Stanley Coren, PhD, published this article in Psychology Today:

He states:  “A human eating disorder affecting pet owners is producing consequences that are now impacting the health of pet dogs. ”


Really.   Really?  REALLY???

I limit my dog’s exposure to grains.  I limit my own exposure, my horse’s exposure, and that of everyone in my household.  We expend considerable effort and expense to eat as GMO free and as organically, as possible, even to the extent of growing more and more of our own food.

I don’t think my decision reflects an eating disorder.  I think I am an informed consumer.  Since I have tightened up on my exposure to grains, I have lost weight, gained energy, banished mysterious muscle problems, and generally improved the quality of my life in a number of directions.  My horse has conquered a problem with diarrhea that persisted for years, and she is mentally acute again.  I have not fed wheat, corn or soy to dogs for the last 20 years.  Before that, my dogs were beset with skin problems – which, by the way, can be classic signs of autoimmune reaction to lectins in the gut.

Here is my open letter to Dr. Coren, posted in the comments section of his Psychology Today article.


Hi Stanley, (we met many years ago, as speakers at a conference)


If you study nutrition and gastrointestinal function, or the gut biome, you might have a different perspective.  


I think it is wise to limit our exposure to grains.


In America, where over 80% of the corn and wheat, beets and soy are genetically modified, when we feed those products, to our dogs or to ourselves,  we are ingesting genetically modified proteins which can change the function of every single product made from them. The results of modifying the genetics of the grain, on the health of those who eat them as not been sufficiently studied, and significant studies have been suppressed.  However, my studies of the literature indicate that huge abdominal tumors are one problem, and cancer is another.
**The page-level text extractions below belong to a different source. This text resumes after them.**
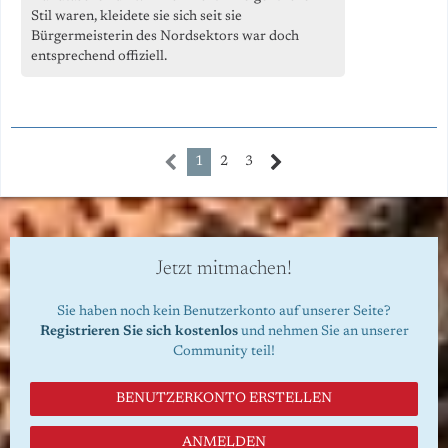
Stil waren, kleidete sie sich seit sie
Bürgermeisterin des Nordsektors war doch
entsprechend offiziell.
1
2
3
Jetzt mitmachen!
Sie haben noch kein Benutzerkonto auf unserer Seite?
Registrieren Sie sich kostenlos
und nehmen Sie an unserer
Community teil!
BENUTZERKONTO ERSTELLEN
ANMELDEN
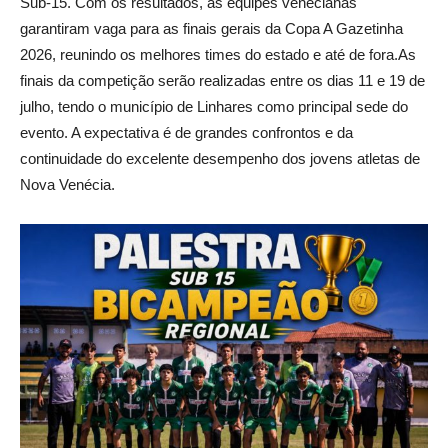
Sub-15. Com os resultados, as equipes venecianas
garantiram vaga para as finais gerais da Copa A Gazetinha
2026, reunindo os melhores times do estado e até de fora.As
finais da competição serão realizadas entre os dias 11 e 19 de
julho, tendo o município de Linhares como principal sede do
evento. A expectativa é de grandes confrontos e da
continuidade do excelente desempenho dos jovens atletas de
Nova Venécia.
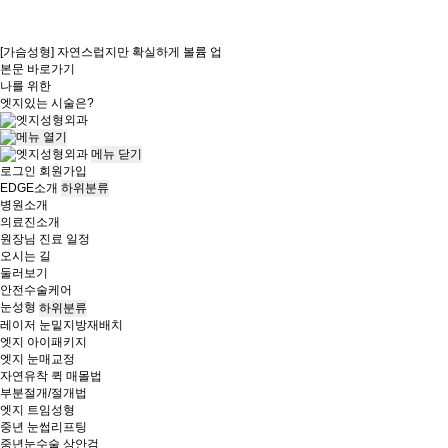
[가슴성형] 자연스럽지만 확실하게 볼륨 업
본문 바로가기
나를 위한
엣지
있는 시술은?
메뉴
닫기
로그인
회원가입
EDGE소개
하위분류
병원소개
의료진소개
원장님 진료 일정
오시는 길
둘러보기
안전수술케어
눈성형
하위분류
레이저 눈밑지방재배치
엣지 아이패키지
엣지 눈매교정
자연유착 퀵 매몰법
부분절개/절개법
엣지 트임성형
중년 눈썹리프팅
중년눈수술 상안검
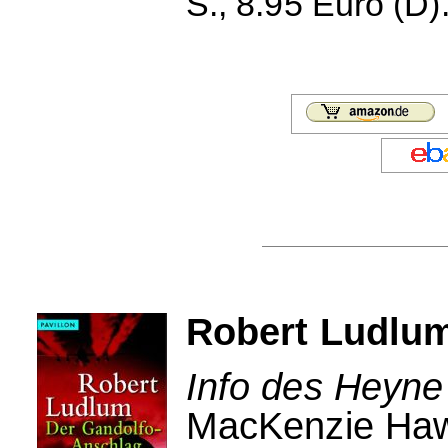
S., 8.95 Euro (D)
Robert Ludlum
Info des Heyne
MacKenzie Hawk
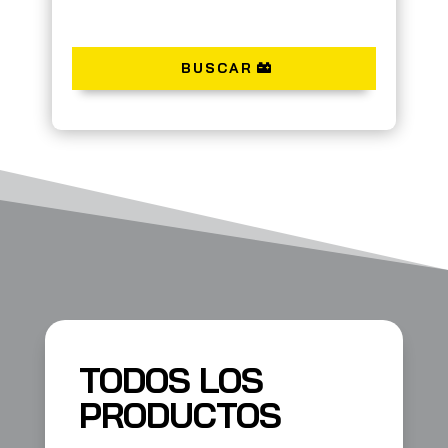
BUSCAR
TODOS LOS
PRODUCTOS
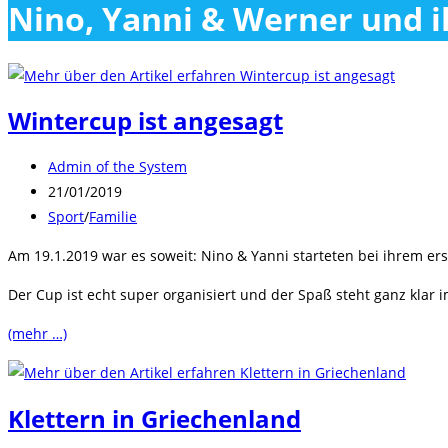
Nino, Yanni & Werner und 
close
the
search
panel.
Wintercup ist angesagt
Beitrags-
Admin of the System
Autor:
Beitrag
21/01/2019
veröffentlicht:
Beitrags-
Sport
/
Familie
Kategorie:
Am 19.1.2019 war es soweit: Nino & Yanni starteten bei ihrem e
Der Cup ist echt super organisiert und der Spaß steht ganz kla
(mehr …)
Klettern in Griechenland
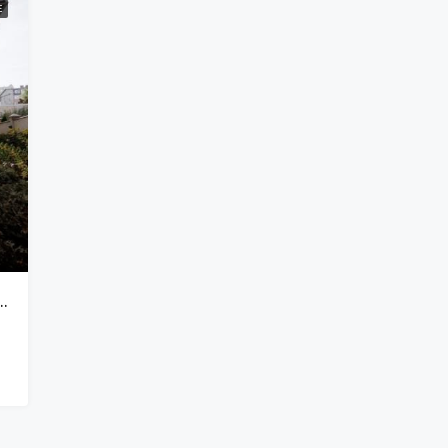
E
, STR. CIOCÂRLIEI, TELECENTRU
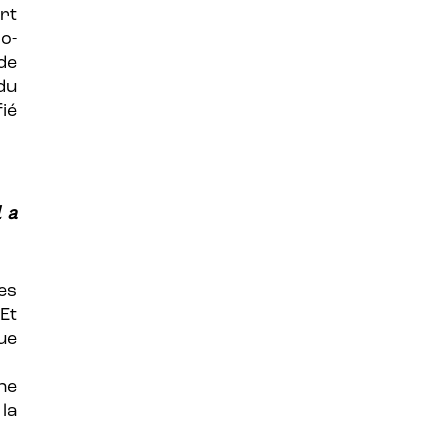
rt
o-
de
du
ié
 a
es
 Et
ue
ne
la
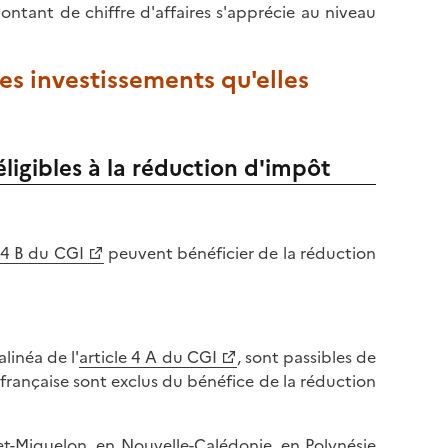
ontant de chiffre d'affaires s'apprécie au niveau
les investissements qu'elles
éligibles à la réduction d'impôt
e 4 B du CGI
peuvent bénéficier de la réduction
linéa de l'
article 4 A du CGI
, sont passibles de
 française sont exclus du bénéfice de la réduction
e-et-Miquelon, en Nouvelle-Calédonie, en Polynésie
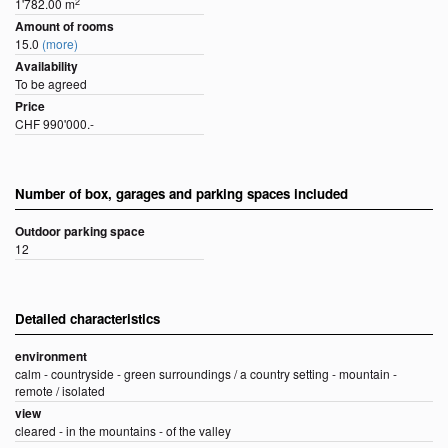
2
1'782.00 m
Amount of rooms
15.0
(more)
Availability
To be agreed
Price
CHF 990'000.-
Number of box, garages and parking spaces included
Outdoor parking space
12
Detailed characteristics
environment
calm - countryside - green surroundings / a country setting - mountain -
remote / isolated
view
cleared - in the mountains - of the valley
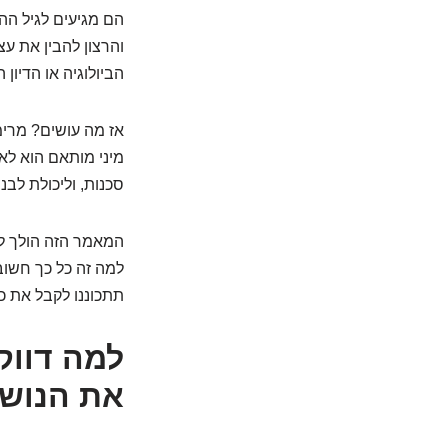
הם מגיעים לגיל הה
והרצון להבין את ע
הביולוגיה או הדיו
אז מה עושים? מרימ
מיני מותאם הוא לא
סכנות, וליכולת לבנ
המאמר הזה הולך לפ
למה זה כל כך חשוב 
תתכוננו לקבל את כל
את הנוש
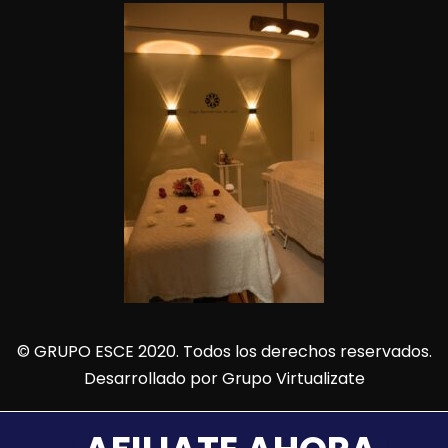
© GRUPO ESCE 2020. Todos los derechos reservados.
Desarrollado por
Grupo Virtualizate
If the US courts are awarding billions of dollars against the makers of glyphosate for the health problems of users*, there may be something to the concern that I and others have.  If glyphosate can cause cancer in the people who use it as directed, certainly it could affect those who ingest it, and it now contaminates virtually every food tested, including baby formula.


Also, the purpose of the genetic modification, in the case of wheat, is so that the plants can survive being drenched in glyphosate.   Not only that, but glyphosate is being used as a dessicating agent in harvested crops. If you check into the effects of glyphosate on exacerbating the effects gluten and other lectins have on your body, you may be wanting to get yourself and your animals off grains.  I am speaking as someone trained as: an animal scientist (can formulate animal feeds myself), a cell biology bench scientist, a professional animal manager, and someone with a lifelong interest in optimal health for myself and my animals. 


Not only are my dogs off gluten, but so is my horse, and the effects have been dramatic.  


As others here note, it dramatically improves skin condition, in my experience.  Perhaps the cardiomyopathy problem can be addressed by taurine supplementation. Have to wait and see on that.


The obesity epidemic in the US started right about the same time as we gained the ability to ligate genes.  I was working in the field at the time. I guess people just figured the Americans were self-indulgent, so gained weight.  But European friends who came to live in America also suddenly started gaining weight. As consumers, we had no idea of the effects of high fructose corn syrup, but now the rates of non-alchoholic cirrhosis of the liver are climbing.  There is more. Check it out.”